Brief Bioinform. 2018 Jan 1;19(1):109-117. doi: 10.1093/bib/bbw103.
The individual sample heterogeneity is one of the biggest obstacles in biomarker identification for complex diseases such as cancers. Current statistical models to identify differentially expressed genes between disease and control groups often overlook the substantial human sample heterogeneity. Meanwhile, traditional nonparametric tests lose detailed data information and sacrifice the analysis power, although they are distribution free and robust to heterogeneity. Here, we propose an empirical likelihood ratio test with a mean-variance relationship constraint (ELTSeq) for the differential expression analysis of RNA sequencing (RNA-seq). As a distribution-free nonparametric model, ELTSeq handles individual heterogeneity by estimating an empirical probability for each observation without making any assumption about read-count distribution. It also incorporates a constraint for the read-count overdispersion, which is widely observed in RNA-seq data. ELTSeq demonstrates a significant improvement over existing methods such as edgeR, DESeq, t-tests, Wilcoxon tests and the classic empirical likelihood-ratio test when handling heterogeneous groups. It will significantly advance the transcriptomics studies of cancers and other complex disease.

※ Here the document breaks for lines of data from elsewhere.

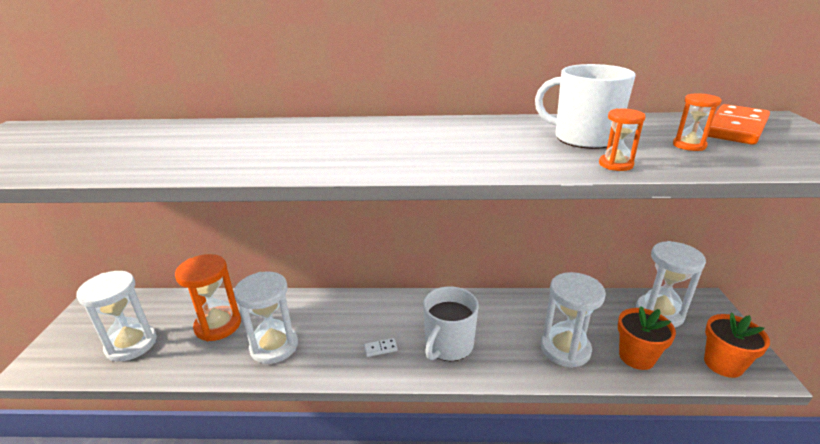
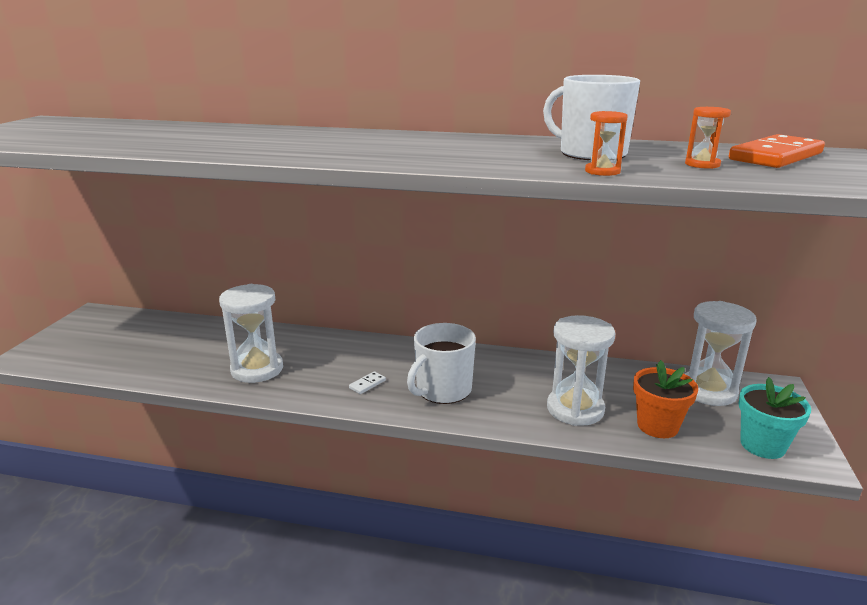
camera: 10 degrees right, 5 degrees down
white hourglass [76,271,157,362] -> none
orange hourglass [175,254,241,341] -> none
white domino [364,338,398,357] -> white domino turned 45 degrees counterclockwise [349,371,386,394]
orange flower pot [704,312,770,378] -> turquoise flower pot [739,377,811,459]

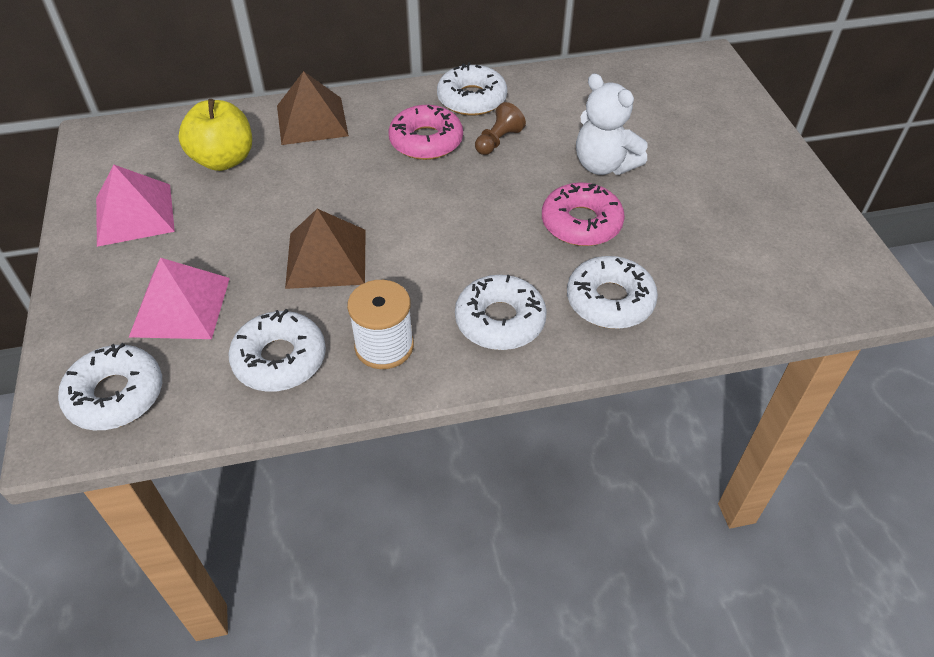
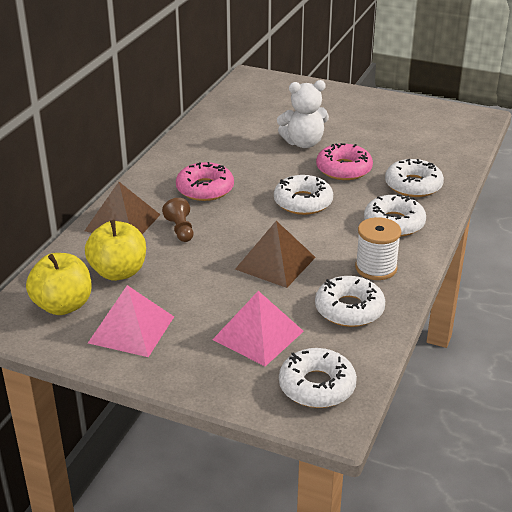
camera: 55 degrees left, 15 degrees down
white donut [437,62,507,116] -> white donut moved to [274,175,333,215]
brown pawn [475,102,526,155] -> brown pawn moved to [162,198,193,242]
none -> yellow apple [26,253,92,315]

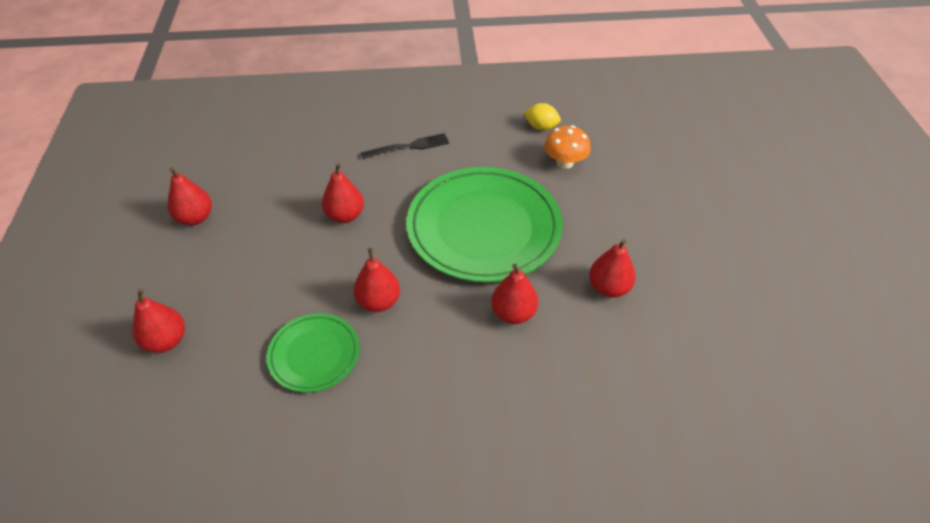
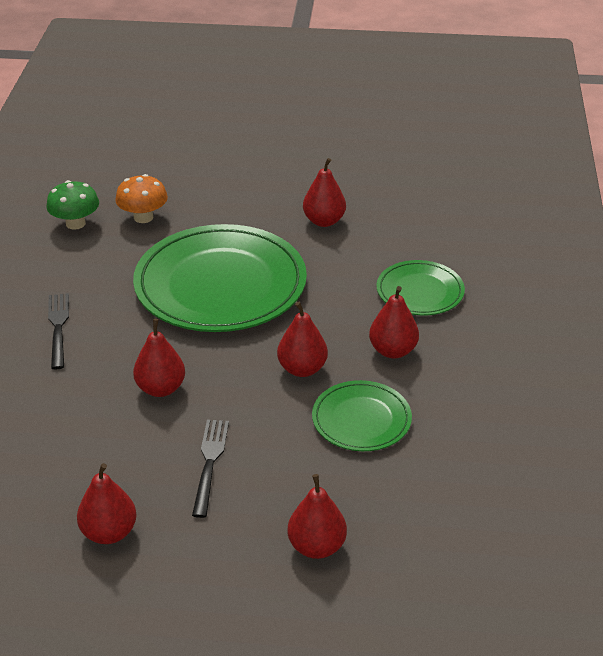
camera: 80 degrees left, 10 degrees down
red pear [491,264,538,324] -> red pear moved to [369,286,419,358]
yellow lemon [524,103,561,130] -> green mushroom [46,180,99,230]
none -> black fork [192,420,229,518]
none -> green plate [376,260,465,315]

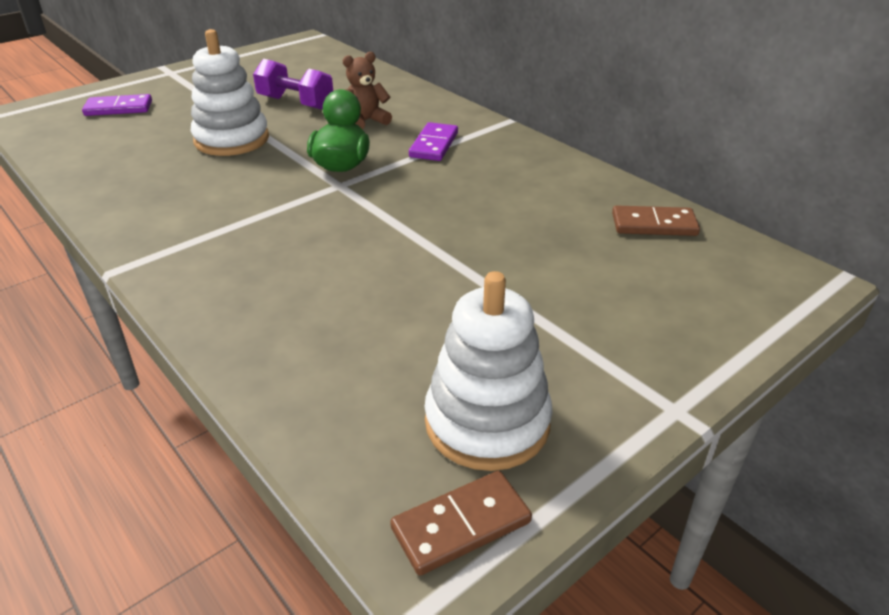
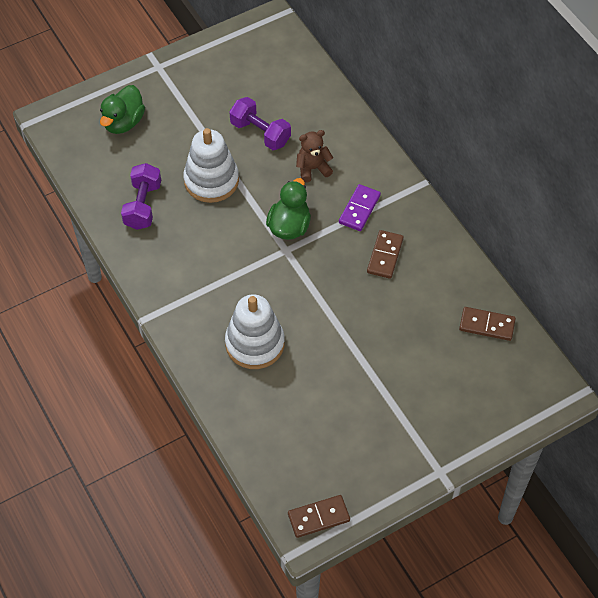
camera: 10 degrees right, 20 degrees up
purple domino [82,94,152,116] -> green duck [100,85,145,134]
white stacking toy [425,271,553,471] -> white stacking toy moved to [225,294,285,369]
none -> purple dumbbell [121,163,161,230]
none -> brown domino [367,230,404,279]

个体样本异质性是癌症等复杂疾病生物标志物识别的最大障碍之一。目前用于识别疾病和对照组之间差异表达基因的统计模型往往忽略了大量的人类样本异质性。同时,传统的非参数检验虽然对异质性具有鲁棒性且无需分布假设,但会丢失详细的数据信息并牺牲分析能力。在这里,我们针对 RNA 测序(RNA-seq)提出了一种带有均值-方差关系约束的经验似然比检验(ELTSeq),用于差异表达分析。作为一种无分布的非参数模型,ELTSeq 通过对每个观测值进行经验概率估计来处理个体异质性,而无需对读取计数分布做出任何假设。它还包含了对 RNA-seq 数据中广泛观察到的读取计数过分散的约束。当处理异质组时,ELTSeq 相较于 edgeR、DESeq、t 检验、Wilcoxon 检验和经典的经验似然比检验等现有方法有显著的改进。它将极大地推进癌症和其他复杂疾病的转录组学研究。